Sempre procurei desvalorizar o facto de não comparecer. Um dia aqui, muitos acolá e tempos inteiros a multiplicarem-se sem dar conta. As alturas em que, despreocupadamente, não comparecia eram sempre contas de multiplicar sem regras matemáticas a atenuá-las. A ausência sempre foi um prato ingerido com o desprezo geral que a segurança de dar, inevitavelmente, as pessoas como garantidas nos permite. Há um falso desprimor em não aparecer. Em quem não aparece, aliás. A ausência vai sendo personificada para nos identificarmos mais com ela. Para atenuarmos os arranhões que aos poucos viram cicatrizes e estas, por sua vez, vão-se tornando marcas cravadas em cada poro para nos (re)lembrar os dias em que falhámos. Ou nos falharam. Ou outra expressão sem o excesso de peso acarretado pelo compromisso.

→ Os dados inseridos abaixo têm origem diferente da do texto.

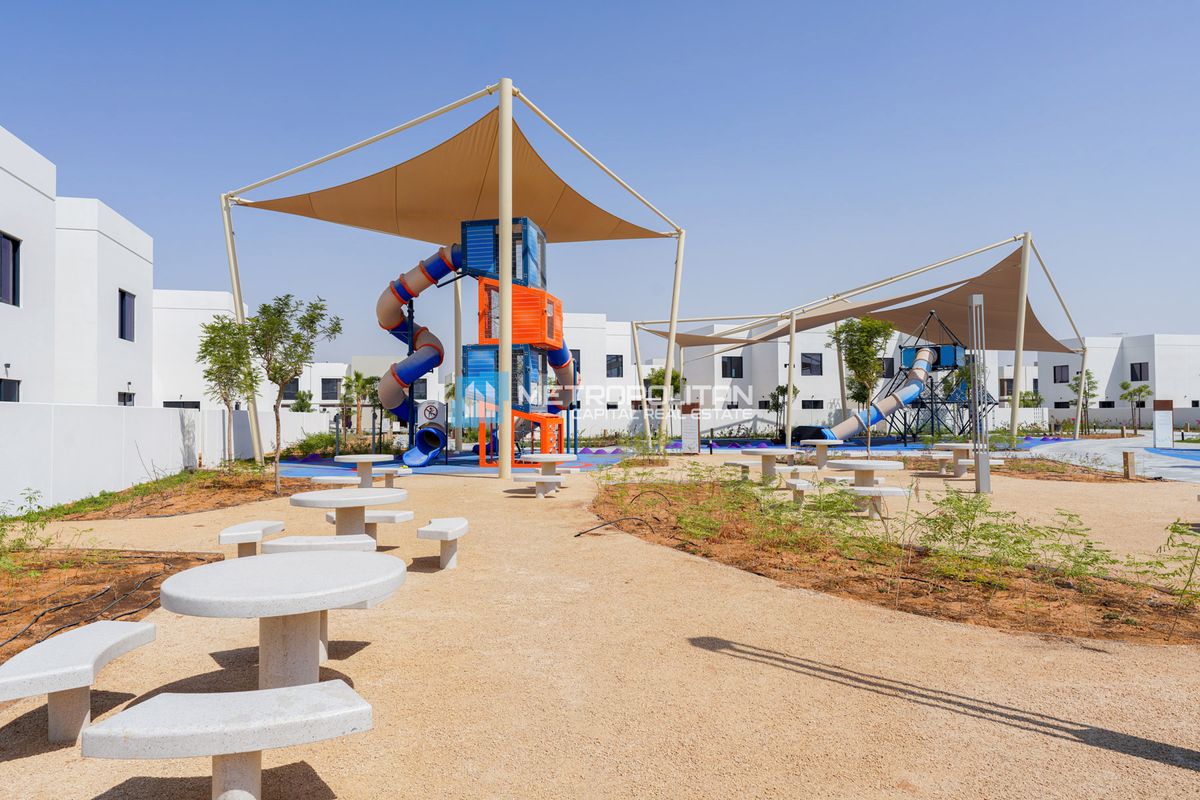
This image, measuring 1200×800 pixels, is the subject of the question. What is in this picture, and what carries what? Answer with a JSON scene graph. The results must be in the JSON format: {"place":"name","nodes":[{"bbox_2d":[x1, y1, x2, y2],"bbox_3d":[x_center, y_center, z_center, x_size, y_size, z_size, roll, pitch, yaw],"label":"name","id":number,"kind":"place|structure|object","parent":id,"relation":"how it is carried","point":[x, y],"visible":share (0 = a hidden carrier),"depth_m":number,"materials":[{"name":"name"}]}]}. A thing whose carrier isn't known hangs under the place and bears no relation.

Vemo-la com uns pés pesados, sabemos que os arrasta a andar enquanto as mãos badalam de um lado para o outro de forma consternada. Quando entra na sala é a rainha da festa. Sem coroa, com mais balões do que línguas da sogra e um fato tão espampanante quanto a sua presença. Ou a falta dela. À medida que a ausência vai aparecendo de soslaio no alpendre do nosso T5 interior, o hábito passa a vestir o monge dos pés à cabeça. Sem o capuz a cobrir a careca descoberta ainda antes de tirar a peruca. Não há cabelo a fazer ‘finca pé’ à ventania que se faz sentir quando está. Foram todos os cabelos. Um por um, a compasso, com o tempo perdido na sua presença. Nos intervalos que a clarividência nos permite, decidimos tentar mascará-la de sorrisos amarelos, para atenuar a falta de palavra às promessas vãs que foram passando, como qualquer quadradinho de chocolate não comido nos calendários de Natal.
O rodar da chave para destrancar a fechadura da casualidade é reconhecido a léguas. Não há cheiro que fique tanto nos vinte e quatro pêlos a espreitarem nariz fora quanto os dela. Há um cumprimento à antiga, com chapéu retirado a compasso, um encolher de ombros e um sorriso de lado a acompanhar a cabeça, fazendo-nos retorquir da mesma forma. “É ela”, sussurramos lentamente para não a deixar entrar ainda mais. Percebemos, aí sim, que quanto mais damos os momentos triviais como desnecessários, mais lentamente os deixamos ir sem ficarmos sequer com um frame interior do que passou.
A ausência deixou de bater à porta assim mal soube que a esperávamos acordados. Na sala. No quarto. No hall, tão impessoal que nem o queremos para conhecido. Nessa altura, que nos parece sempre mais alta do que é na verdade, habituamo-nos. Com todos os sodokus de letras feitos nas sopas de números, só para passar o tempo a olhar pelo cantinho da porta, como quem (des)espera, sabendo não alcançar. O cair dos grãos de areia na ampulheta gasta de saudade, é o sinal maior de que ela vai deambulando por ali com frequência. Aquela de quem nos conhece de cor. Pinta-nos a preto e branco, enquanto imortaliza com sépia as suas reminiscências. Guardamo-las no olhar pesaroso lançado ao relógio de parede - sem ponteiros -, que marca a hora incerta que o forçamos a apontar. Um para um lado, outro para o outro, é sempre tempo de a sentirmos chegar. Não há fuso horário da vida que nos leve a crer no sentido da sua presença.
Na catarse que a faz fixar-se, findam-se as memórias de tempos idos e sobram as migalhas do que nos vai impondo para tentar ludibriar a importância de comparecer. De estar. Seja quando for, dê por onde der, mova o que se mover. Empurre-se o que se tiver de empurrar. Faz falta sermos a montanha a ir até Maomé.
É a presença da ausência que se arrasta e nos leva de arrasto com ela, sem nos deixar ter a destreza de emergirmos dali e voltarmos ao local onde ela sempre tardou e desejámos que não aparecesse.